*Text shown*.

+===+

Author Interviews, Health Care Systems, Outcomes & Safety / 12.09.2015
No Clear Standard For Measuring Health Care Quality Improvement Interventions
MedicalResearch.com Interview with:
Megan Colleen McHugh, PhD
Research Assistant Professor
Center for Healthcare Studies
Feinberg Institute for Public Health and Medicine and Emergency Medicine
Northwestern University
Medical Research: What is the background for this study? What are the main findings?
Dr. McHugh: There have been many large efforts to improve the delivery of health care in the U.S., for example, the Robert Wood Johnson Foundation’s Aligning Forces for Quality Program and the Institute for Healthcare Improvement’s 100,000 Lives Campaign. One of the challenges to understanding whether these programs work is that the intervention “dose” – the quality and quantity of the intervention – often varies across different participating sites.
As evaluators of multi-site quality improvement programs, we want to better understand how to measure the dose of a quality improvement intervention at participating sites. We identified four different approaches to measuring dose. These approaches resulted in different conclusions about which sites are “low dose” and “high dose” intervention sites.
Medical Research: What should clinicians and patients take away from your report?
Dr. McHugh: The main audience for this paper is program evaluators. They should take away the following:
1) Variation in dose scores across intervention sites suggests that dose may be a contributor to the effectiveness of a quality improvement intervention.
2) It is feasible to measure the dose of a quality improvement intervention, but measuring QI dose presents many challenges, including subjective decisions about which approach to measurement to use and the need for extensive data collection.

+===+

*Raw data*.
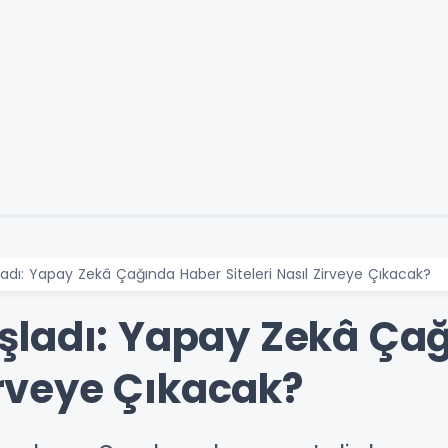
dı: Yapay Zekâ Çağında Haber Siteleri Nasıl Zirveye Çıkacak?
şladı: Yapay Zekâ Ça
Zirveye Çıkacak?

+===+

*Activity*.
Please retype the interview above on measuring the dose of health care quality improvement efforts, in full and word for word.

*Answer to this problem*.
Author Interviews, Health Care Systems, Outcomes & Safety / 12.09.2015
No Clear Standard For Measuring Health Care Quality Improvement Interventions
MedicalResearch.com Interview with:
Megan Colleen McHugh, PhD
Research Assistant Professor
Center for Healthcare Studies
Feinberg Institute for Public Health and Medicine and Emergency Medicine
Northwestern University
Medical Research: What is the background for this study? What are the main findings?
Dr. McHugh: There have been many large efforts to improve the delivery of health care in the U.S., for example, the Robert Wood Johnson Foundation’s Aligning Forces for Quality Program and the Institute for Healthcare Improvement’s 100,000 Lives Campaign. One of the challenges to understanding whether these programs work is that the intervention “dose” – the quality and quantity of the intervention – often varies across different participating sites.
As evaluators of multi-site quality improvement programs, we want to better understand how to measure the dose of a quality improvement intervention at participating sites. We identified four different approaches to measuring dose. These approaches resulted in different conclusions about which sites are “low dose” and “high dose” intervention sites.
Medical Research: What should clinicians and patients take away from your report?
Dr. McHugh: The main audience for this paper is program evaluators. They should take away the following:
1) Variation in dose scores across intervention sites suggests that dose may be a contributor to the effectiveness of a quality improvement intervention.
2) It is feasible to measure the dose of a quality improvement intervention, but measuring QI dose presents many challenges, including subjective decisions about which approach to measurement to use and the need for extensive data collection.